Urban Decay is doing more with in-stadium signage, especially on the Jumbotron and in the tunnel where players come out onto the court, Kerviche said. The second approach is new this year for Urban Decay.

There is, naturally, a retail component to these partnerships. The Honey Pot gives out complimentary products at some home games and tells game attendees about its partnership with Walmart. “We’ll be hoping to direct traffic to Walmart.com,” Williams said. Still, Williams and other brand executives told Modern Retail that it’s tough to measure the impact of WNBA partnerships on sales, especially when brands are running concurrent marketing campaigns. With that, these companies are finding other ways to try and boost business. Urban Decay, for instance, has invited buyers like Sephora to Los Angeles Sparks games.

Already, brands are pushing out their WNBA or WNBA-adjacent partnerships on social media. Milani’s new campaign, which features Ionescu as well as three non-WNBA athletes, is up on Instagram and TikTok and will continue in other iterations over the next three months. “What you’ve seen is just the tip of the iceberg,” Lowenstein said.

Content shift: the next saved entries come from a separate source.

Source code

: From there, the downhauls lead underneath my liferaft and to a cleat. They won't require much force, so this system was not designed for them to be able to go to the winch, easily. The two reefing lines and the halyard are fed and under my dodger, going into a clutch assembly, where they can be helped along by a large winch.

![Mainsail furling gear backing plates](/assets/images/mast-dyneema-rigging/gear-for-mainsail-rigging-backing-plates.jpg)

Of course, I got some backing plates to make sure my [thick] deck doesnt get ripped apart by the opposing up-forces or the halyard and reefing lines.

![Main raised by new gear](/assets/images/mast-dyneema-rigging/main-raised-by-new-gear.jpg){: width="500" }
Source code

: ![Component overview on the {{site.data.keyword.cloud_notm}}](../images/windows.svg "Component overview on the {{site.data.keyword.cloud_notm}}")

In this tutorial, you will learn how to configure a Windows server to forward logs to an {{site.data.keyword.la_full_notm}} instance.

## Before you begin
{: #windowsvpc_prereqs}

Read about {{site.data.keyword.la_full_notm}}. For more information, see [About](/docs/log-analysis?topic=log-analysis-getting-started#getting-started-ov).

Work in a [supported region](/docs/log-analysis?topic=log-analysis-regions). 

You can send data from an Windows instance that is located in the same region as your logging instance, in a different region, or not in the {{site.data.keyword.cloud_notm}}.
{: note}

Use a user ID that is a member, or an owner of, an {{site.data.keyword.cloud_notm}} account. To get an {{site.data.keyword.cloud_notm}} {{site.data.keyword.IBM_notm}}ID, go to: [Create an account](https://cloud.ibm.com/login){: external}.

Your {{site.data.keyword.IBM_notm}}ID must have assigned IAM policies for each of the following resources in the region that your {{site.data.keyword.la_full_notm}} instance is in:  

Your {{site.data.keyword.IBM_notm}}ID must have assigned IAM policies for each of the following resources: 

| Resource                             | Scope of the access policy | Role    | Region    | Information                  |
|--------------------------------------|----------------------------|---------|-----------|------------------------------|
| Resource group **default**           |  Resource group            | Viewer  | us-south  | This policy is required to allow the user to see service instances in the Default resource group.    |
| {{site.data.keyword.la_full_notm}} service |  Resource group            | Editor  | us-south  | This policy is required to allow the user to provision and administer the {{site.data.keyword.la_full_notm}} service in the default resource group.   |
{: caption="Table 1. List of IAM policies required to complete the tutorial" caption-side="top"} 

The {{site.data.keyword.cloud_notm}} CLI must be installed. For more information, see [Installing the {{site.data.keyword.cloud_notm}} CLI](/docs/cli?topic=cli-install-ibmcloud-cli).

Meanwhile, The Honey Pot is planning a content series in which players talk about their favorite products. Those videos will go live later in the summer.

Today, some brands are inking sports partnerships beyond big leagues like the NBA or NFL and partnering with college athletes via lower-cost NIL deals. Sprouts Farmers Market and Keurig, for instance, worked with March Madness players earlier this year. The energy drink company C4 partners with 100 collegiate athletes per month, it previously told Modern Retail.

Krishna Subramanian, CEO of the influencer agency Captiv8, told Modern Retail that brands ultimately stand to win by partnering with athletes. “Brands are always looking for their opportunity to create cultural impact, and this is a perfect opportunity for them to connect with consumers in an up-and-coming and unsaturated medium [like the WNBA],” he said. “Consumers and [sports] fans love brands, but they love creators and athletes even more.”

This article has been updated to reflect that the Stewie 1 was the first signature women’s basketball shoe in 10 years for all brands, not just Puma.